__THE TASK__.
Output without alteration every line of the records from the line containing "genus: Palpita" through the end of the records, both ends included. Leave the pictures out of the output.

__DATASET RECORDS__.
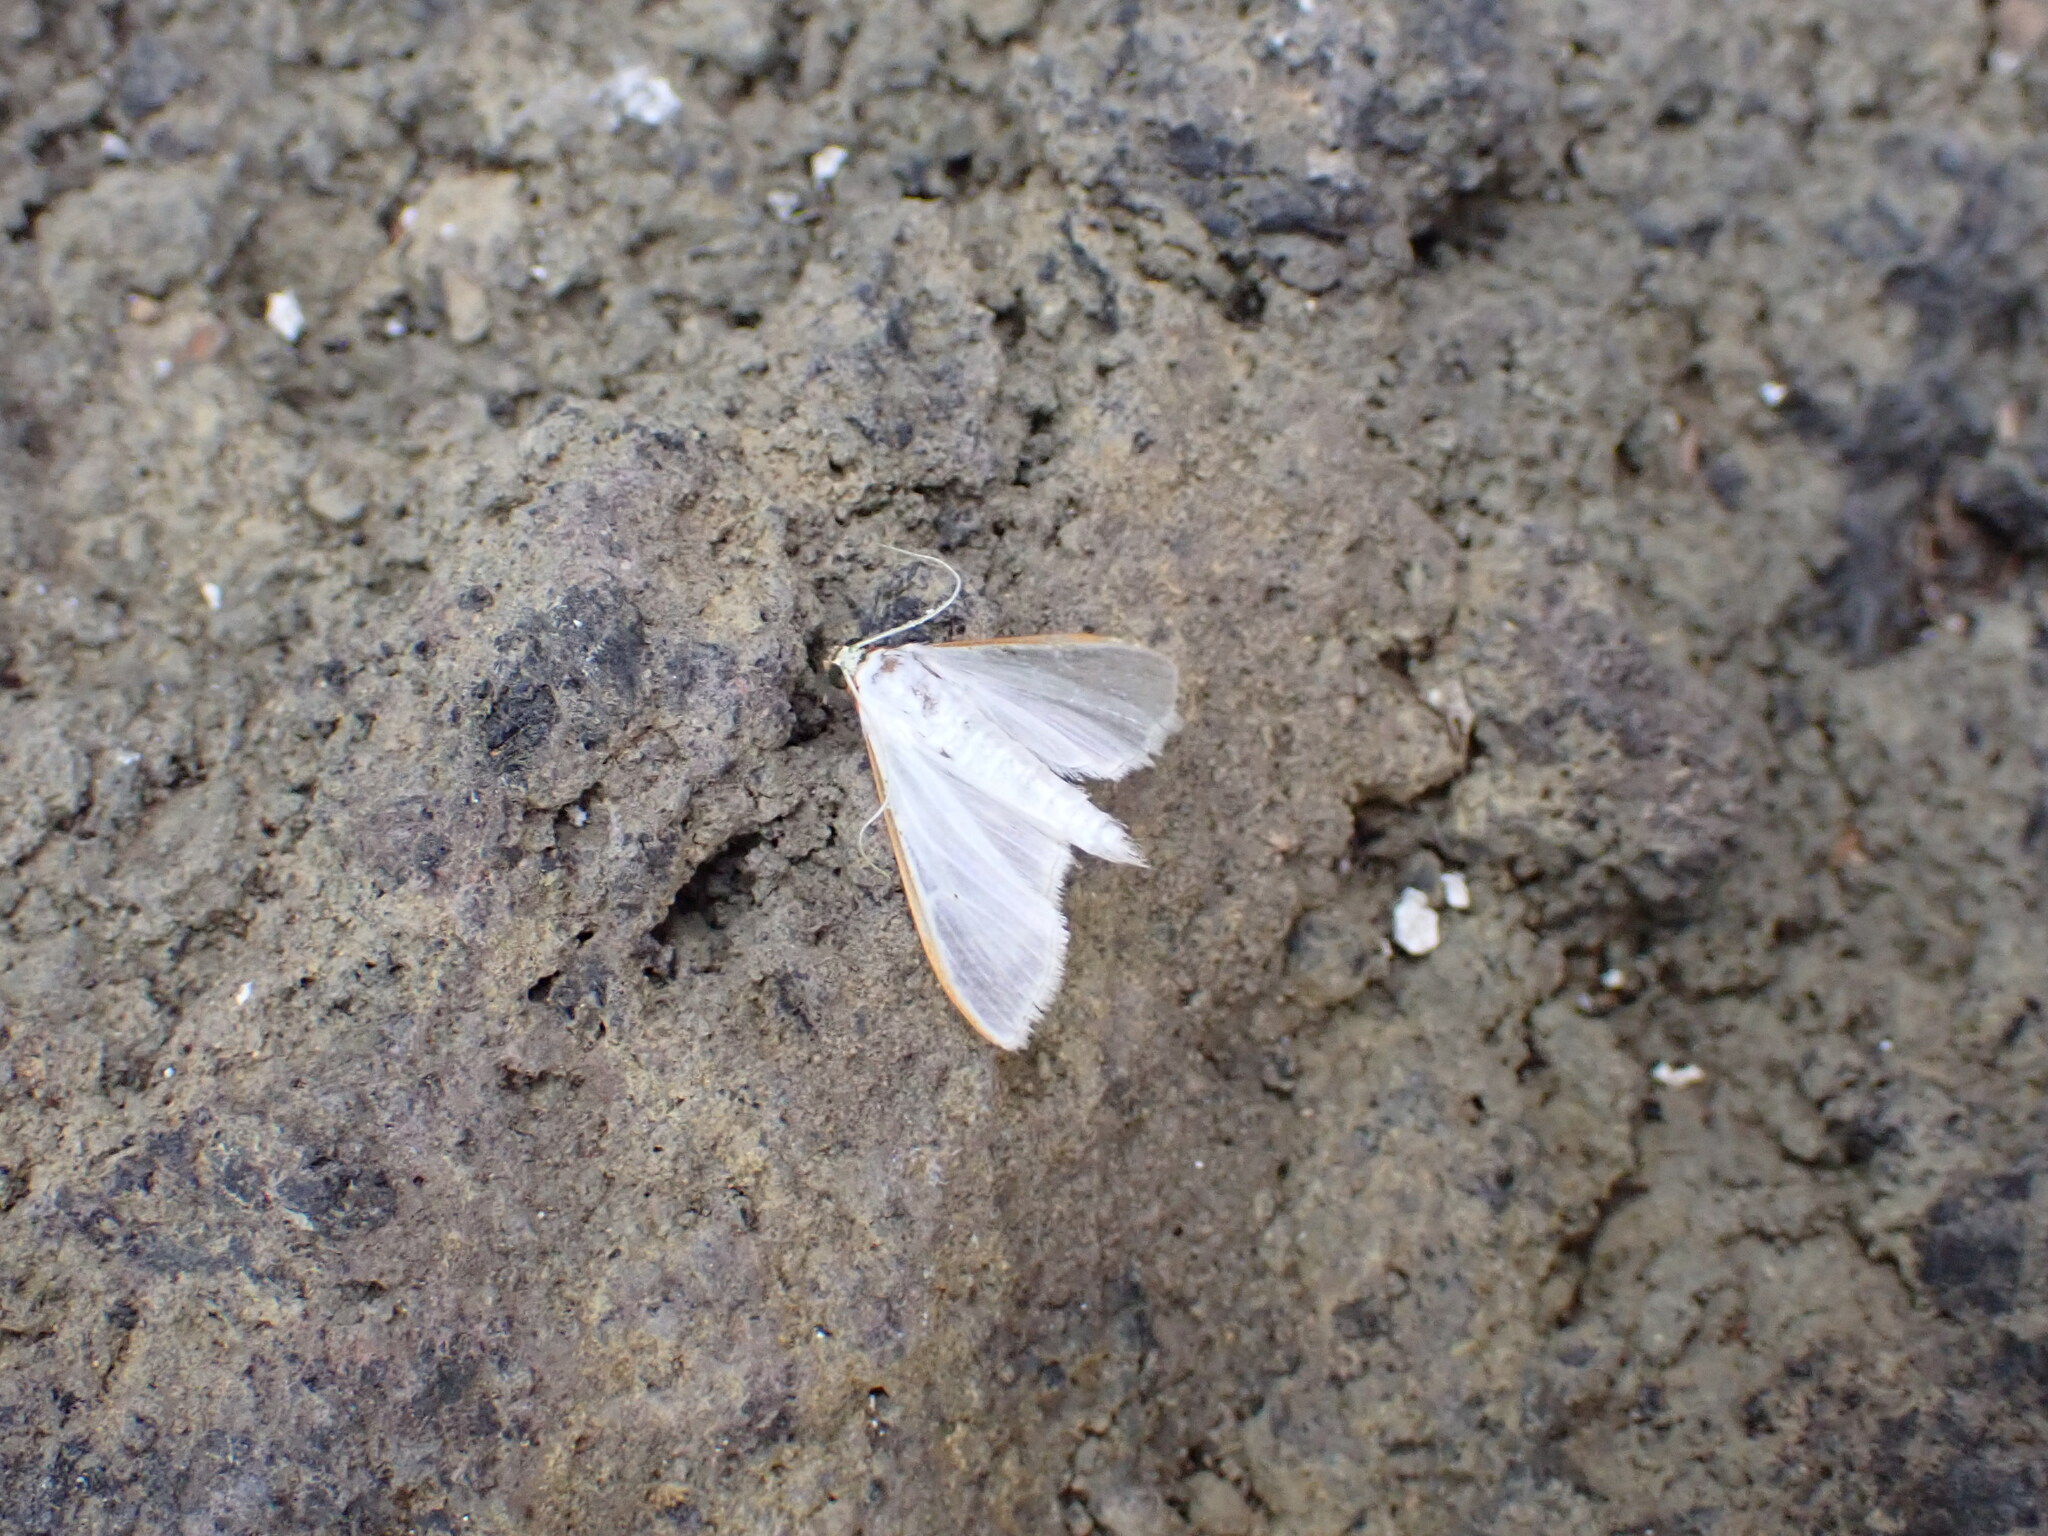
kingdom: Animalia
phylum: Arthropoda
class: Insecta
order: Lepidoptera
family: Crambidae
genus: Palpita
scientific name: Palpita vitrealis
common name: Olive-tree pearl
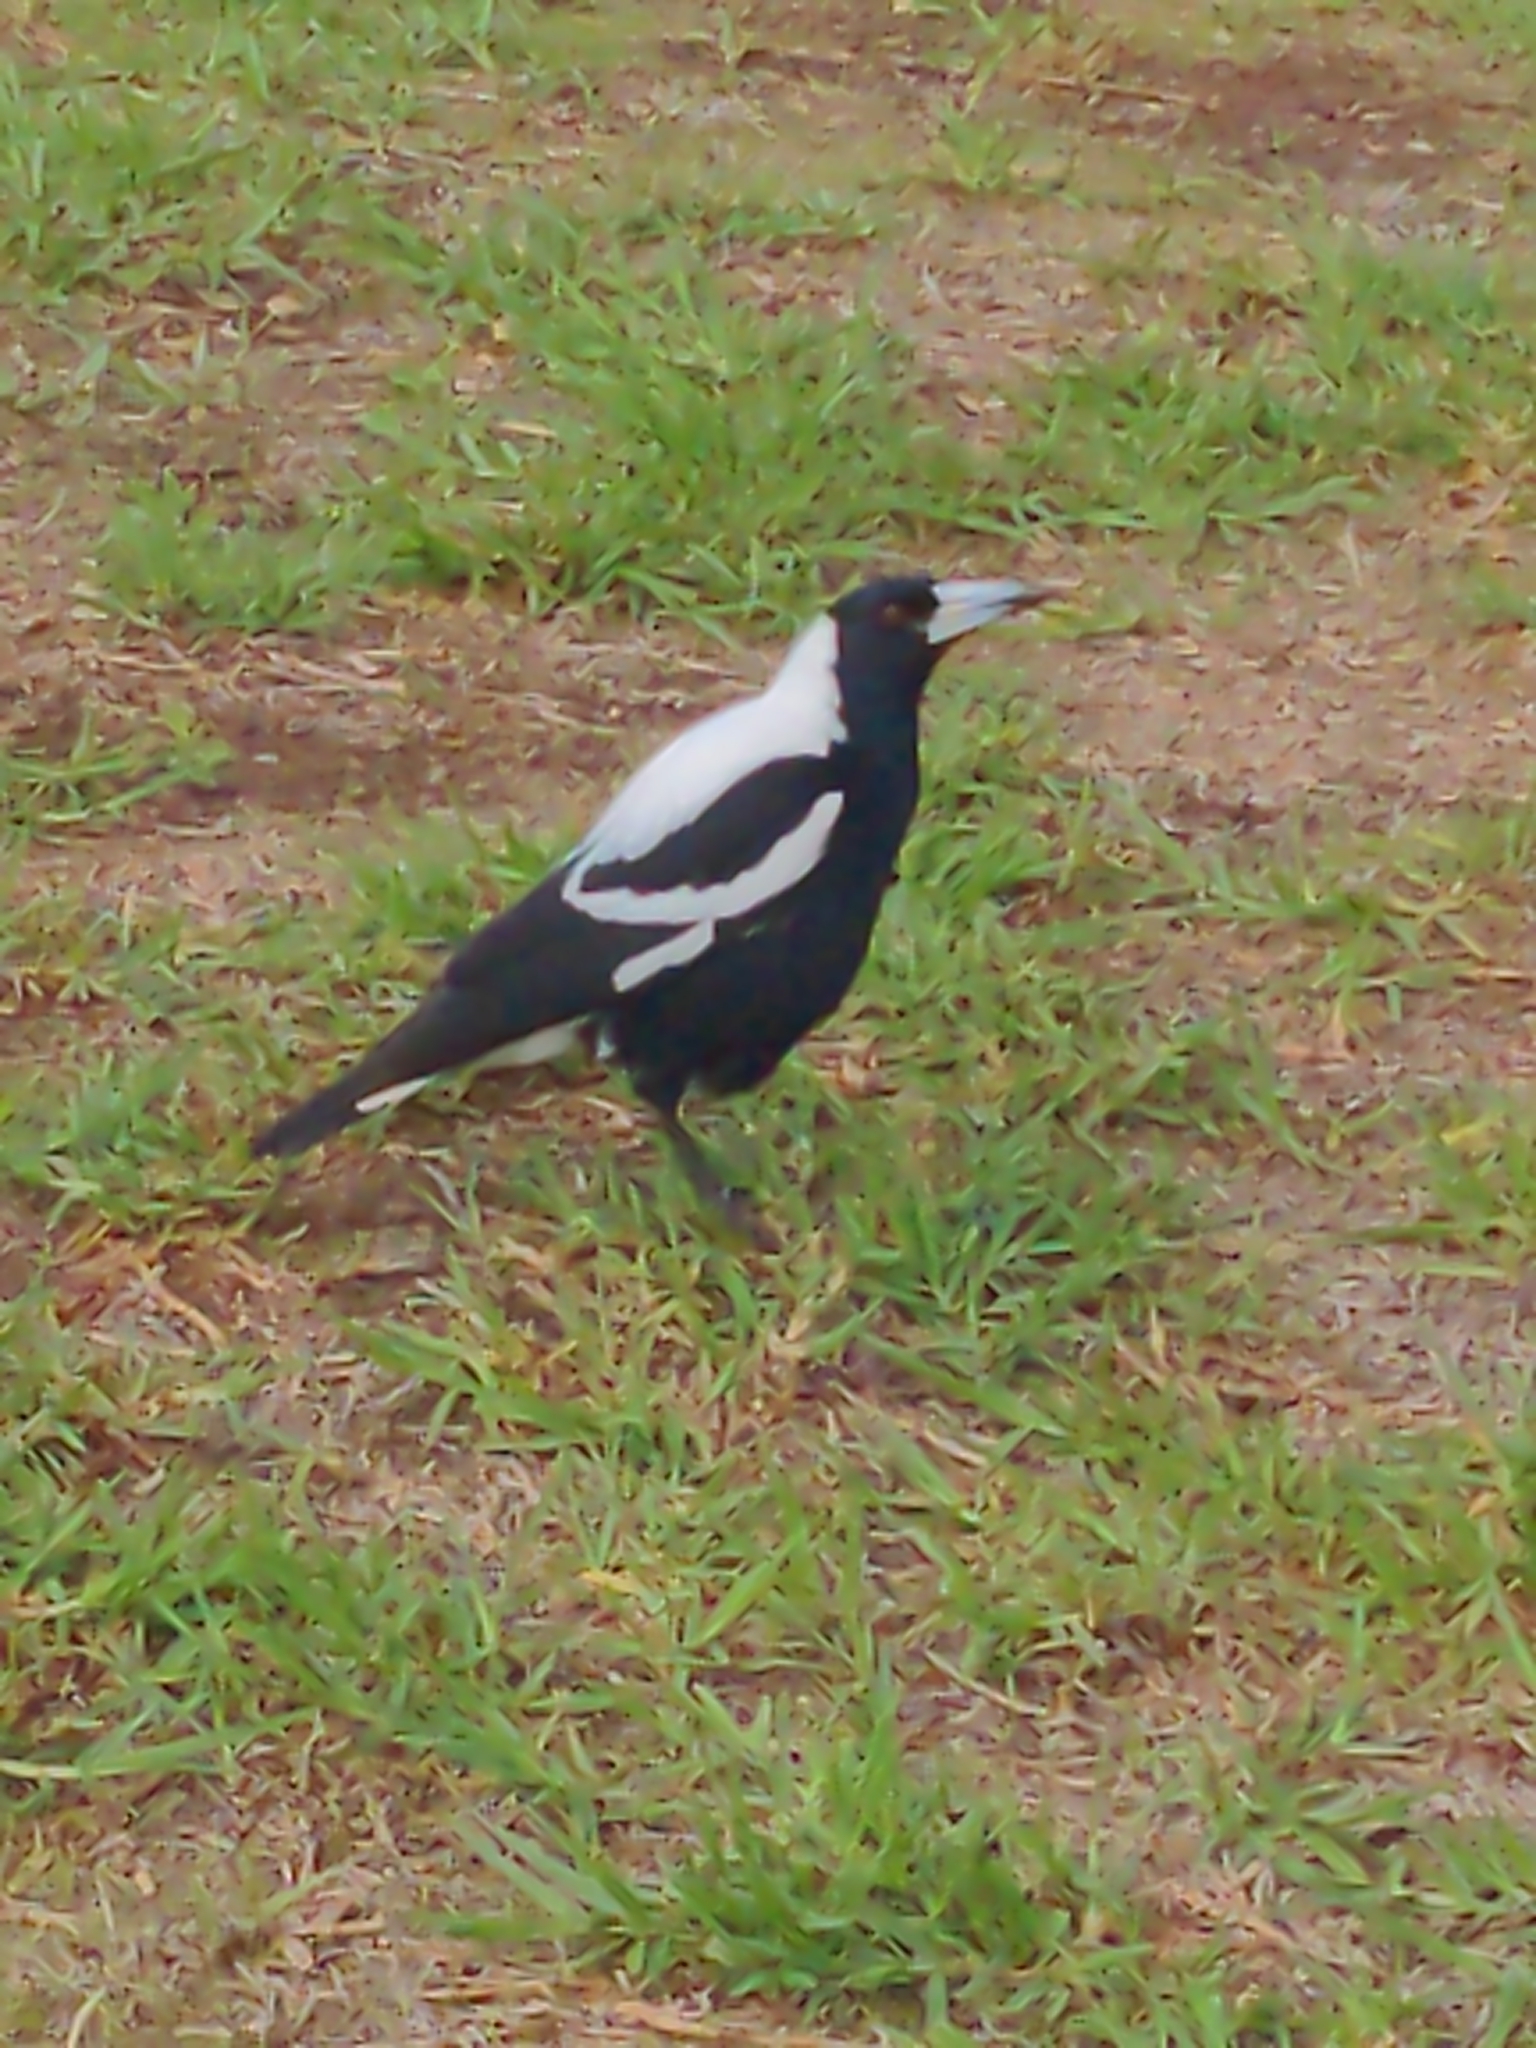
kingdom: Animalia
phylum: Chordata
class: Aves
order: Passeriformes
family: Cracticidae
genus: Gymnorhina
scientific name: Gymnorhina tibicen
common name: Australian magpie
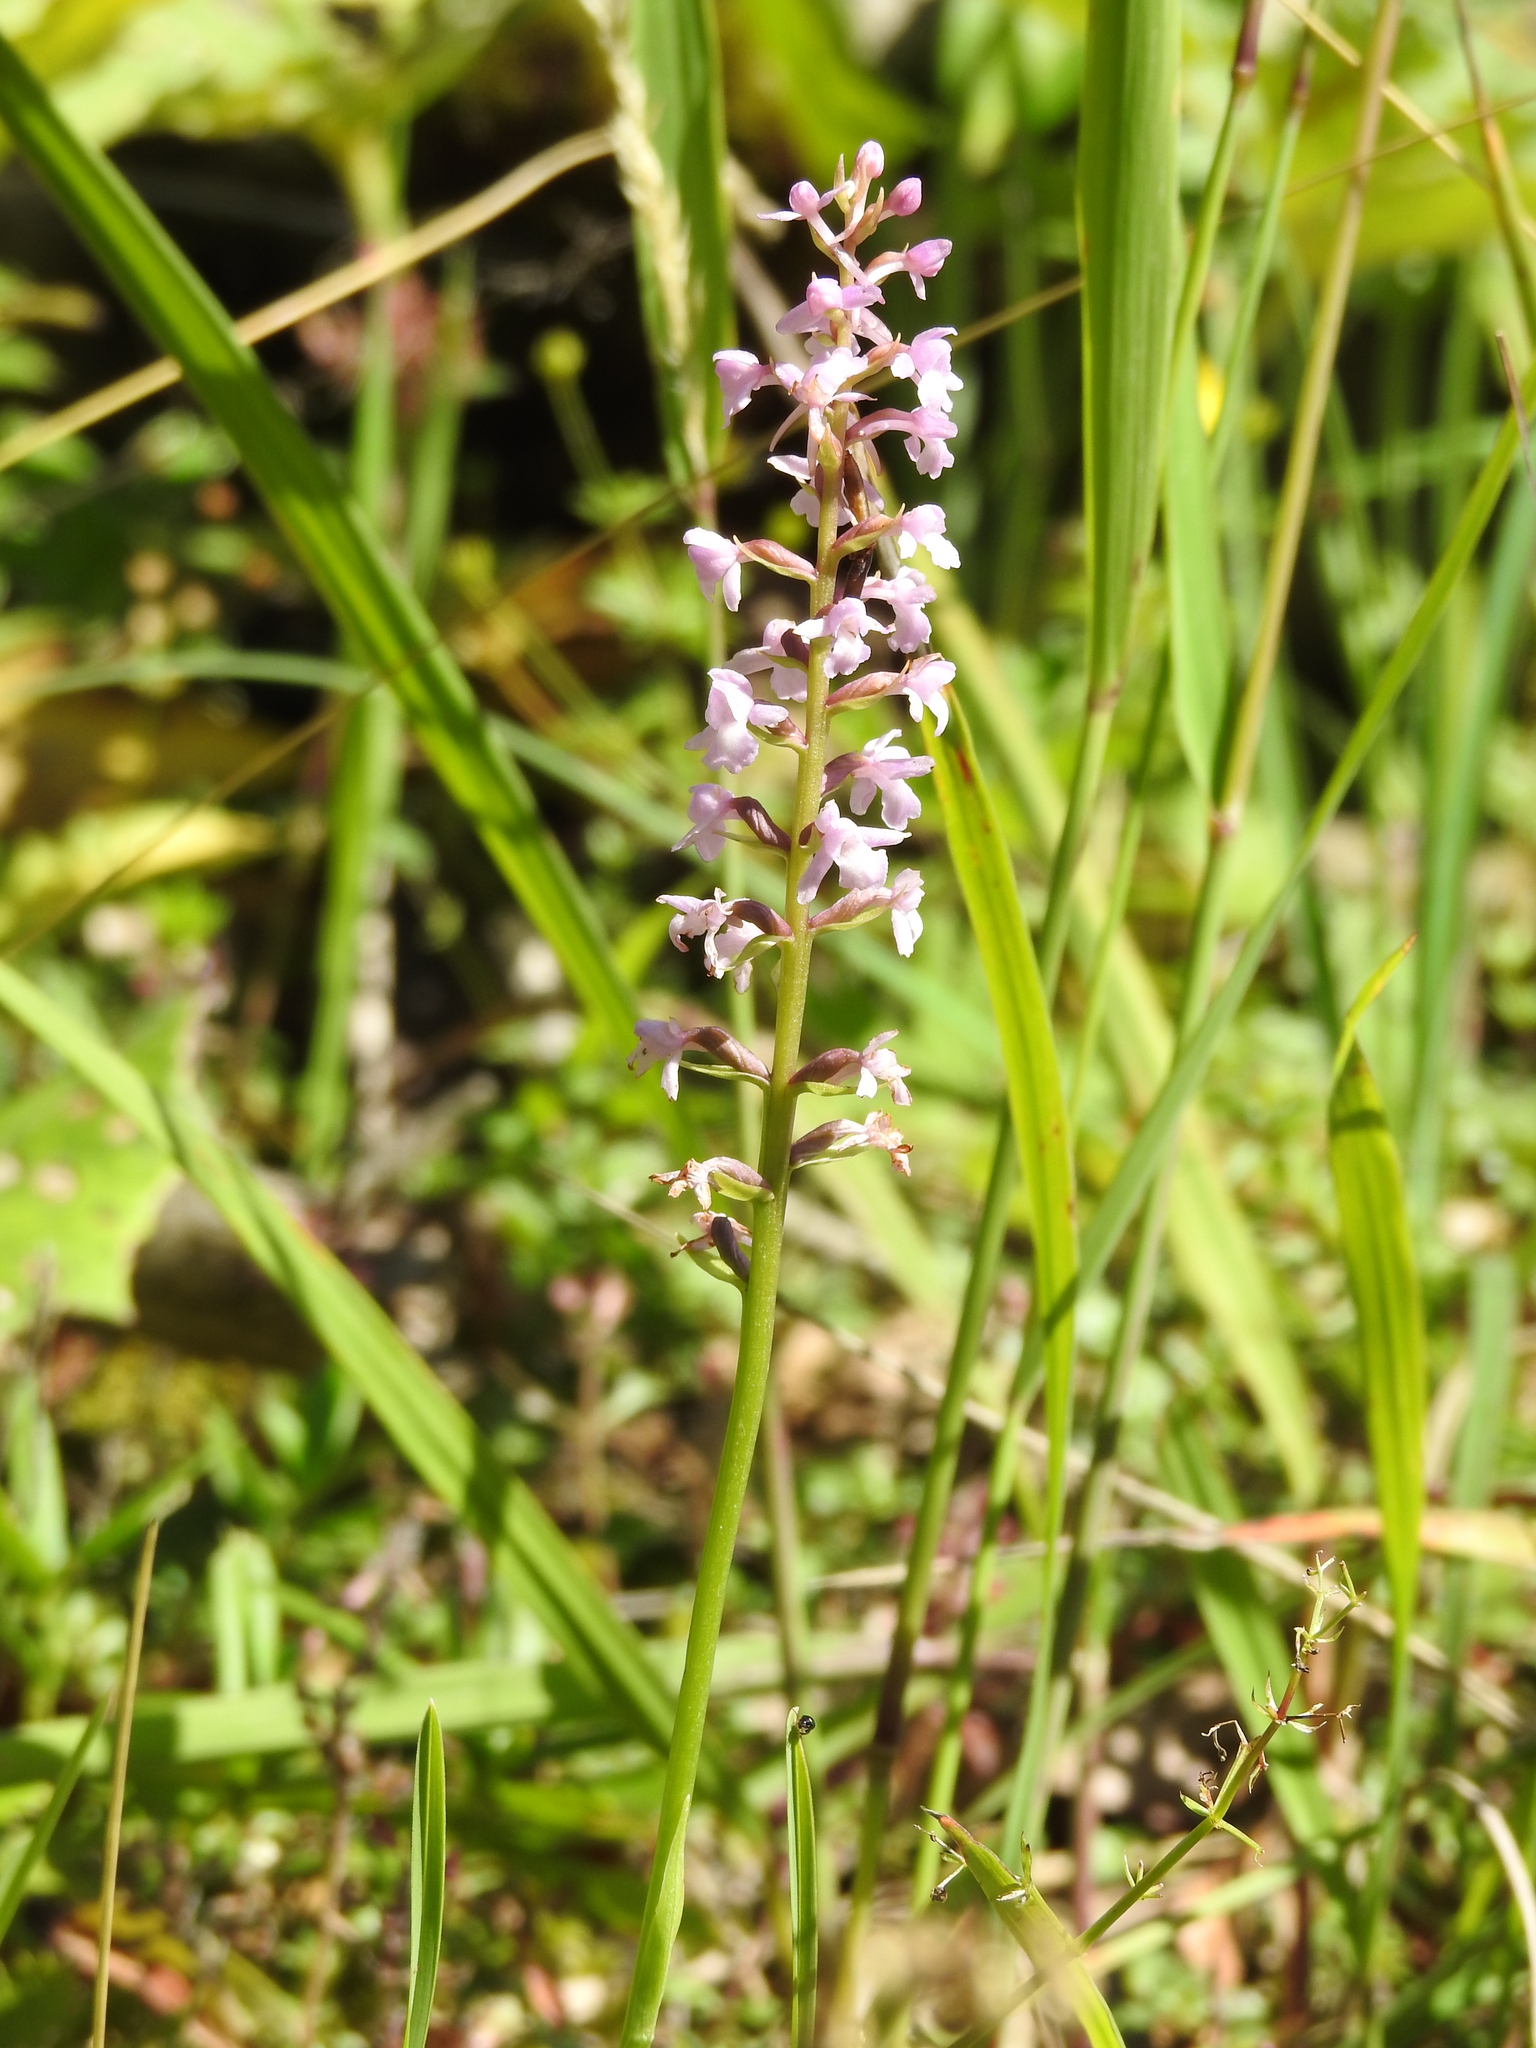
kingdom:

__RESULT OF THE TASK__.
genus: Palpita
scientific name: Palpita vitrealis
common name: Olive-tree pearl
kingdom: Animalia
phylum: Chordata
class: Aves
order: Passeriformes
family: Cracticidae
genus: Gymnorhina
scientific name: Gymnorhina tibicen
common name: Australian magpie
kingdom:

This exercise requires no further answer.